L’objectif était de récupérer des armes, pour armer les paysans et engager la lutte contre le dictateur Batista. L’échec de l’opération vaut aux frères Castro la prison, puis l’exil. La suite est connue : ils reviennent sur l’île en compagnie d’un jeune médecin argentin en quête d’aventure romantique, Ernesto Guevara, et lancent une guérilla qui sera victorieuse en deux ans.

Raúl Castro, qui commande la région de Santiago de Cuba, réussit un coup de maître : en 1958, il capture des Américains à l’extérieur de la base de Guantánamo, si bien que Washington interdit à Batista tout bombardement aérien et toute action mettant en péril la vie des otages. Quelques mois plus tard, le 8 janvier 1959, la révolution triomphe : Fidel Castro est à la tête du pays. Raúl ne se contente pas d’assurer la sécurité du nouveau régime, il est aussi la cheville ouvrière de la transformation du M-26, mouvement d’intellectuels et de paysans armés, en parti révolutionnaire, puis en parti communiste.

SOUTIEN DE MOSCOU

Les bévues accumulées par les Américains, qui croient pouvoir renverser Fidel sans trop de difficultés, accélèrent le rapprochement de Cuba et de l’URSS. Tandis que Fidel Castro et Ernesto Guevara tentent de construire une vaste alliance tiers-mondiste, qui semble se réaliser, à partir de 1962, sur l’axe Alger–La Havane, Raúl Castro, par réalisme autant que par conviction communiste, demande et obtient le soutien de Moscou.

En dépit ou à cause de l’échec du débarquement de 1961, Kennedy n’a de cesse de menacer Cuba. Ministre de la Défense, Raúl Castro se rend à Prague et à Moscou. Les forces armées de Cuba sont rapidement équipées d’armes tchèques et soviétiques, et les officiers cubains seront formés dans les académies militaires de l’URSS.
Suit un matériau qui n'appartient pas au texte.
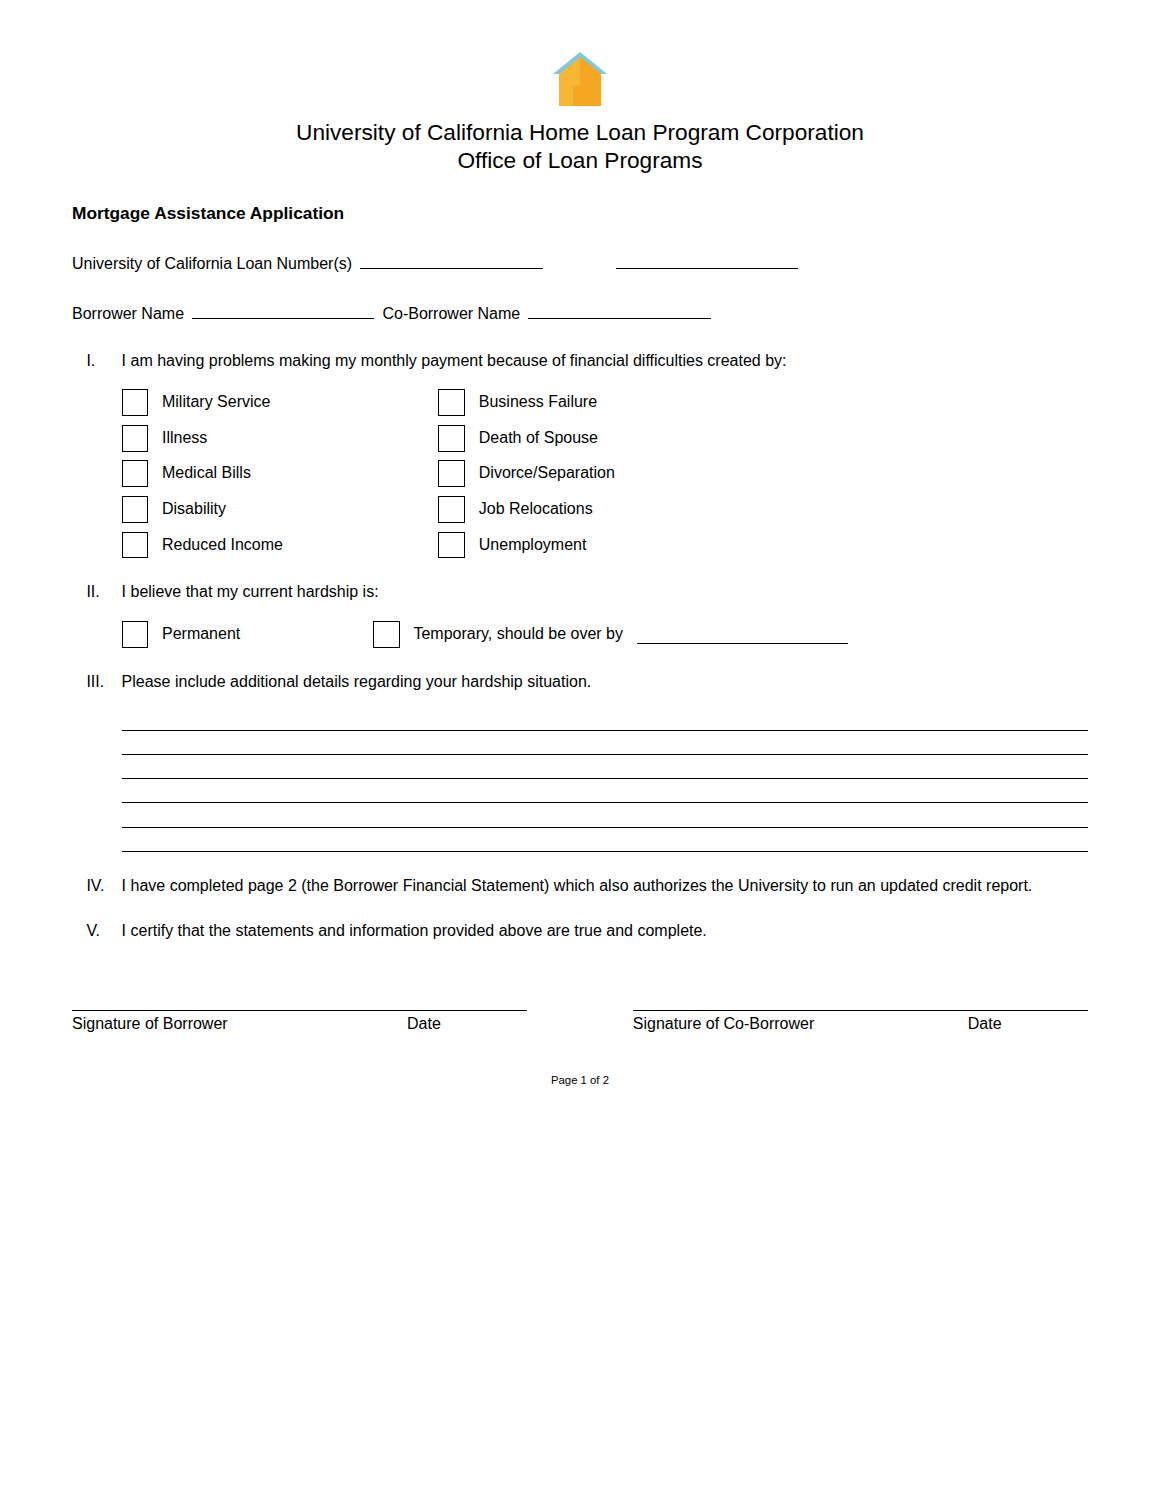University of California Home Loan Program Corporation
Office of Loan Programs
Mortgage Assistance Application
University of California Loan Number(s)
Borrower Name Co-Borrower Name
I. I am having problems making my monthly payment because of financial difficulties created by:
Military Service
Business Failure
Illness
Death of Spouse
Medical Bills
Divorce/Separation
Disability
Job Relocations
Reduced Income
Unemployment
II. I believe that my current hardship is:
Permanent Temporary, should be over by
III. Please include additional details regarding your hardship situation.
IV. I have completed page 2 (the Borrower Financial Statement) which also authorizes the University to run an updated credit report.
V. I certify that the statements and information provided above are true and complete.
Signature of Borrower Date
Signature of Co-Borrower Date
Page 1 of 2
Le monde est au bord du cataclysme, en octobre 1962, quand les navires soviétiques s’approchent de Cuba pour livrer des missiles nucléaires, menaçant directement les États-Unis. Le barrage de l’US Navy et la fermeté de Washington obligent les Soviétiques à un retrait prudent. Mais les Américains doivent renoncer à envahir Cuba et se contenter d’un embargo. Fidel Castro et Ernesto Guevara cherchent une alternative à l’aide exclusive de l’URSS. Le Che, qui s’est rendu à Pékin dès 1960, rêve d’un rassemblement révolutionnaire débordant l’URSS. Les frères Castro le laissent poursuivre ses chimères à Alger et l’écartent du pouvoir en 1965, quand le coup d’État de Boumediene enterre les rêves révolutionnaires d'Ahmed Ben Bella.

AVENTURE RÉVOLUTIONNAIRE CONTRARIÉE

Dès lors, le pouvoir se concentre entre les mains de Fidel et Raúl Castro. Numéro deux du parti communiste, Raúl n’a de cesse de resserrer les liens avec Moscou. Sucre contre pétrole, éducation et santé conçues et organisées par des conseillers tchèques, Cuba survit en devenant dépendant. Le Che peut bien tenter de propager la révolution en Afrique puis en Bolivie, Raúl Castro consolide le socialisme à Cuba. L’aventure révolutionnaire reprendra, beaucoup plus tard, quand les Soviétiques demandent à Cuba des soldats pour l’Angola, mais aussi pour sauver le régime de Mengistu en Éthiopie.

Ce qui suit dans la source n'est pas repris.